Côté face, Sabre, une entreprise privée cotée au Nasdaq est un rejeton d’IBM dont le business est de servir de base aux services de réservation de vols et autres chambres d’hôtel. Côté pile, en revanche, les informations qu’elle détient servent régulièrement les enquêtes du FBI. Sans vrais garde-fous juridiques.
Ne vous êtes-vous jamais émerveillés de la rapidité à laquelle nous pouvons aujourd’hui comparer les prix de billets d’avion, chambres d’hôtel et autres locations automatiques ?
Derrière cette prouesse technologique se cachent des Global Distribution Systems, des logiciels clés dans le monde du voyage. Et c’est un de ces champions qui est aujourd’hui sous le feu des projecteurs : l’américain Sabre. Selon des documents légaux que nos confrères de Forbes se sont procurés, Sabre coopère de manière régulière avec le FBI en traquant pour lui, parfois en temps réel, certains individus suspectés par « le bureau ». Un suivi légal, mais souvent dans l’ombre, rendu possible par un texte de loi datant du XVIIIe siècle.
All Writs Act, une loi de 1789 surpuissante au XXIe siècle
À la base de cette « relation » entre le FBI et Sabre, une loi américaine du nom de « All Writs Act ». Un texte ancien, dont la substance a très peu changé depuis sa promulgation en 1789. Oui, vous avez bien lu, l’année de la prise de la Bastille à Paris.

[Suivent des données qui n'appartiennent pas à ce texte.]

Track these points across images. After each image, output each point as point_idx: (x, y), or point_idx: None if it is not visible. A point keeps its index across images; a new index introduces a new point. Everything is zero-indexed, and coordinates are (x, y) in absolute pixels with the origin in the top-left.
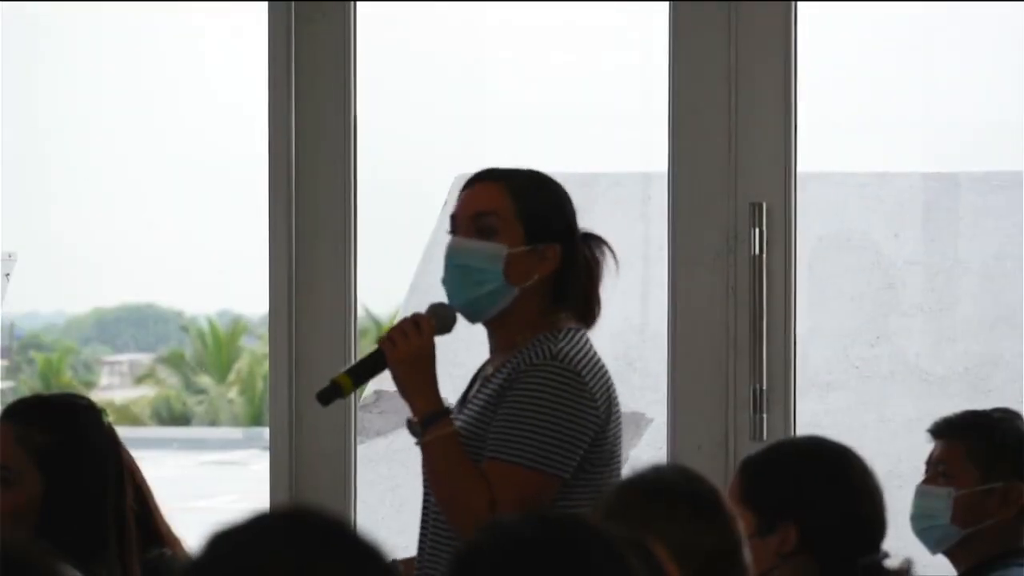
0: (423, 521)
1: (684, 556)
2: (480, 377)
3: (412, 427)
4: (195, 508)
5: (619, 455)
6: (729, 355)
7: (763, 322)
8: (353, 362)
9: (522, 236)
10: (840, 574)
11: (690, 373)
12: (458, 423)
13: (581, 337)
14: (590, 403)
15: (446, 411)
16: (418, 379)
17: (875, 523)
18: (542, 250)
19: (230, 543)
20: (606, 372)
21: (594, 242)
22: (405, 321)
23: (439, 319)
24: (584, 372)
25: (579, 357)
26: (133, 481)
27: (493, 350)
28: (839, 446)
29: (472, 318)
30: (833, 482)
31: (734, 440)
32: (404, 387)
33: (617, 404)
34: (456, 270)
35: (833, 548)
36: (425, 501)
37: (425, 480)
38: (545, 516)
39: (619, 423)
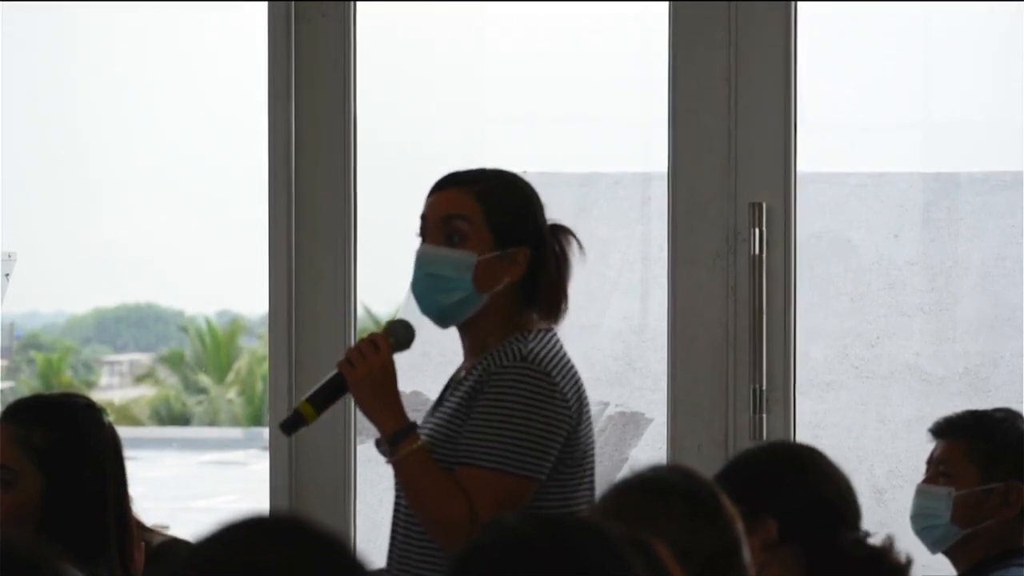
0: (393, 528)
1: (684, 556)
2: (452, 381)
3: (380, 447)
4: (195, 508)
5: (592, 455)
6: (729, 355)
7: (763, 322)
8: (313, 388)
9: (491, 242)
10: (824, 555)
11: (690, 373)
12: (429, 427)
13: (551, 338)
14: (562, 404)
15: (412, 426)
16: (380, 398)
17: (845, 505)
18: (512, 254)
19: (205, 552)
20: (576, 373)
21: (562, 234)
22: (362, 342)
23: (396, 337)
24: (554, 373)
25: (549, 358)
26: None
27: (465, 352)
28: (800, 444)
29: (442, 324)
30: (799, 471)
31: (734, 440)
32: (367, 407)
33: (587, 404)
34: (426, 278)
35: (810, 531)
36: (396, 507)
37: (397, 489)
38: (545, 516)
39: (590, 423)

Ce texte du XVIIIe siècle est un outil juridique régulièrement utilisé par l’État fédéral américain en ce XXIe siècle. Le plus emblématique est sans nul doute l’injonction des services de police américains envers Apple en 2015, lui demandant de déverrouiller le smartphone d’un des responsables de l’attentat de San Bernardino.
Un ordre qu’Apple a contesté devant les tribunaux, avant que les services du FBI ne fassent marche arrière après avoir réussi à craquer le terminal à l’aide d’une entreprise spécialisée.
C’est grâce à cet All Writs Act de 1789 que les services fédéraux américains peuvent forcer des entreprises comme Sabre à non seulement partager des informations, mais aussi participer activement à une enquête.
Le souci étant ici qu’à moins de passer par la case tribunal, ce qui peut coûter cher autant en temps/argent qu’en représailles, certaines de ces injonctions peuvent être couplées à une obligation au secret. Si Forbes a noté plusieurs occurrences de l’aide que Sabre a apporté au FBI, les obligations au silence imposées dans certaines procédures empêchent un contrôle de l’usage qui est fait des données personnelles. Or, des données, Sabre et ses concurrents en brassent (et en stockent) vraiment beaucoup.
Sabre, Amadeus et Travelport : trois entreprises qui en savent beaucoup (trop ?)
Outre l’américain Sabre (Etats-Unis) il existe deux autres poids lourds des GDS : l’Espagnol Amadeus et le Britannique Travelport avec son système Galileo.
Ces trois grands sont au cœur de la plupart des services de réservation de tous les sites que nous utilisons pour réserver nos vacances. Et l’usage qui est fait de nos données est complètement obscur. Si dans le cas de l’Espagnol Amadeus, les restrictions liées au Règlement général sur la protection des données (GPRD) s’appliquent puisqu’il s’agit d’une entreprise européenne, les deux autres acteurs n’ont absolument pas ce genre de contraintes.
Dans les cas mis en lumière par Forbes les intentions du FBI sont bonnes – il s’agit d’enquêtes contre des personnes recherchées pour des faits criminels. En revanche, la combinaison de lois datées et permissives avec un manque de transparence dans l’usage des données personnelles est un cocktail explosif. Surtout avec les dérives autoritaires du résident actuel de la Maison-Blanche.